He was not able to figure it out in this case. The old woman was talkative; but the information he gathered from her only stimulated his curiosity the more. She owned Tanao, an atom of an atoll miles out of the beaten track even of the Paumotu schooners. There had never been more than a score of people living on it, she said, and now there was no one. Crichton had taken a long lease on it, and was going out there—as he told me afterward—"to do my writing and thinking undisturbed."

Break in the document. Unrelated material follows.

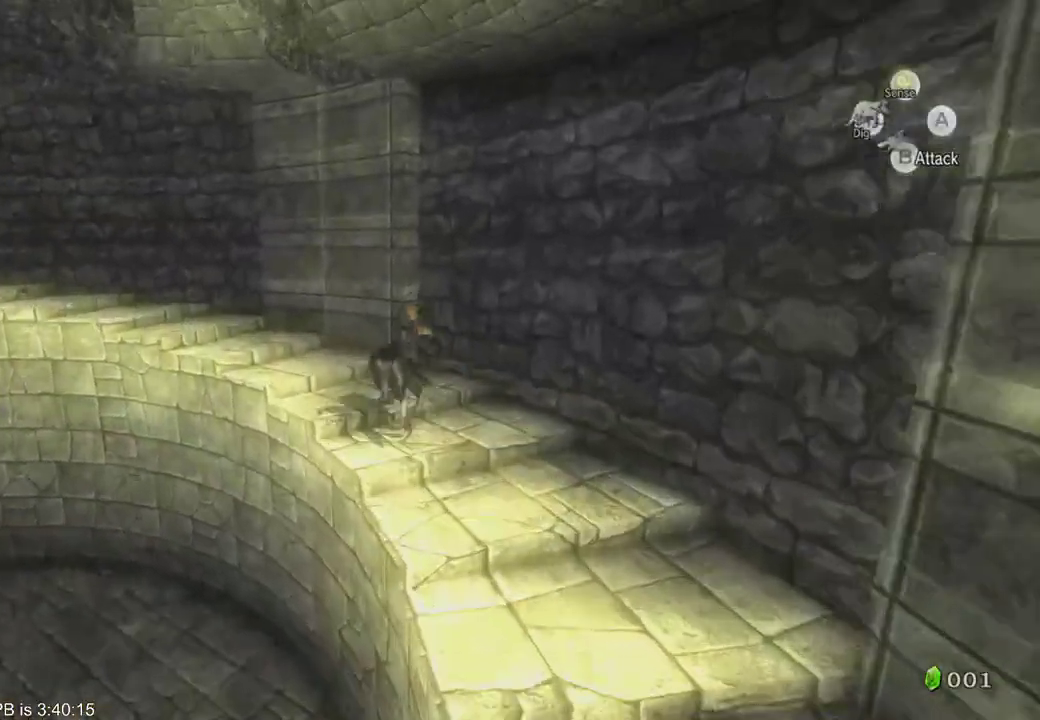
{"buttons": ["B"], "left_stick": "up-left", "right_stick": "center", "events": [[100, "R2", "down"], [200, "R2", "up"], [300, "B", "down"], [367, "B", "up"], [467, "B", "down"]]}
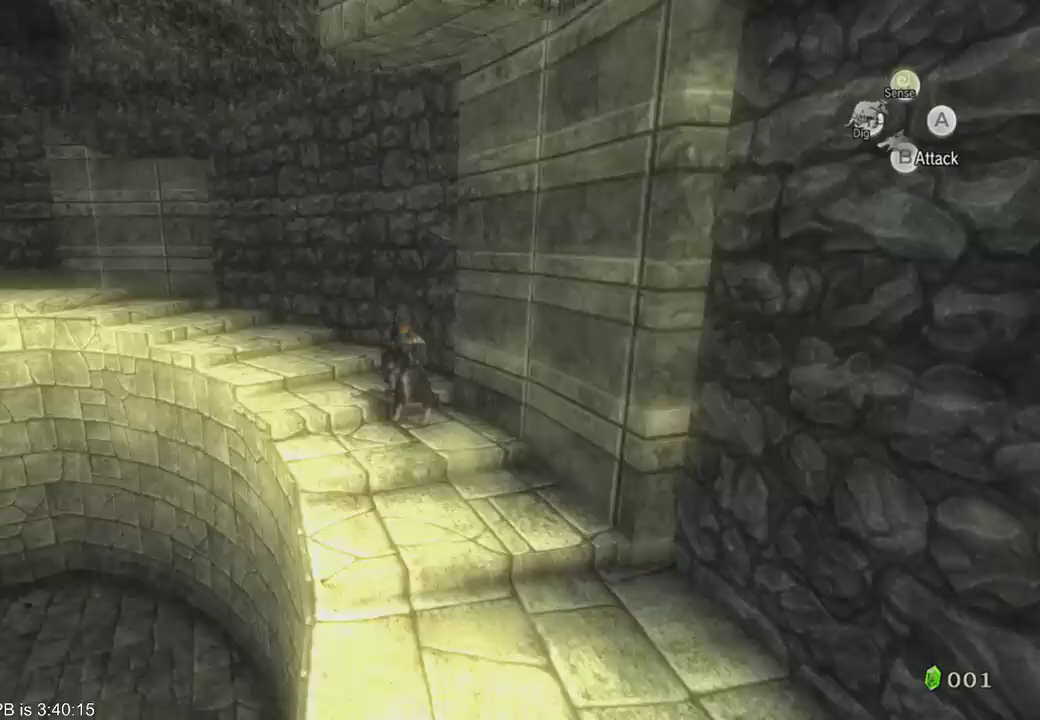
{"buttons": [], "left_stick": "up-left", "right_stick": "center", "events": [[100, "R2", "down"], [200, "B", "up"], [200, "R2", "up"]]}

I didn't know this until later, however. When I first heard him spoken of we were only a few hours out from Papeete. We had left the harbor with a light breeze, but at four in the afternoon the schooner was lying about fifteen miles offshore, lazy jacks flapping against idle sails with a mellow, crusty sound. After a good deal of fretting at the fickleness of land breezes, talk had turned to Crichton, who was up forward somewhere looking after his chickens. I didn't pay much attention then to what was being said, for I had just had one of those moments which come rarely enough in a lifetime, but which make up for all the arid stretches of experience. They give no forewarning. There comes a flood of happiness which brings tears to the eyes, the sense of it is so keen. The sad part of it is that one refuses to accept it as a moment. You say, "By Jove! I'm not going to let this pass!" and it has gone as unaccountably as it came, half lost through foreboding of its end. One prepares for it unknowingly, I suppose, through months, sometimes years, of longing for something remote and beautiful—such as these islands, for example. And when you have your islands, the moment comes, sooner or later, and you see them in the light which never was, as the saying goes, but which is the light of truth for all that. Brief as it is, no one can say that the reward isn't ample. And it leaves an afterglow in the memory, tempering regret, fading very slowly; which one never wholly loses since it takes on the color of memory itself, becoming a part of that dim world of worth-while illusions.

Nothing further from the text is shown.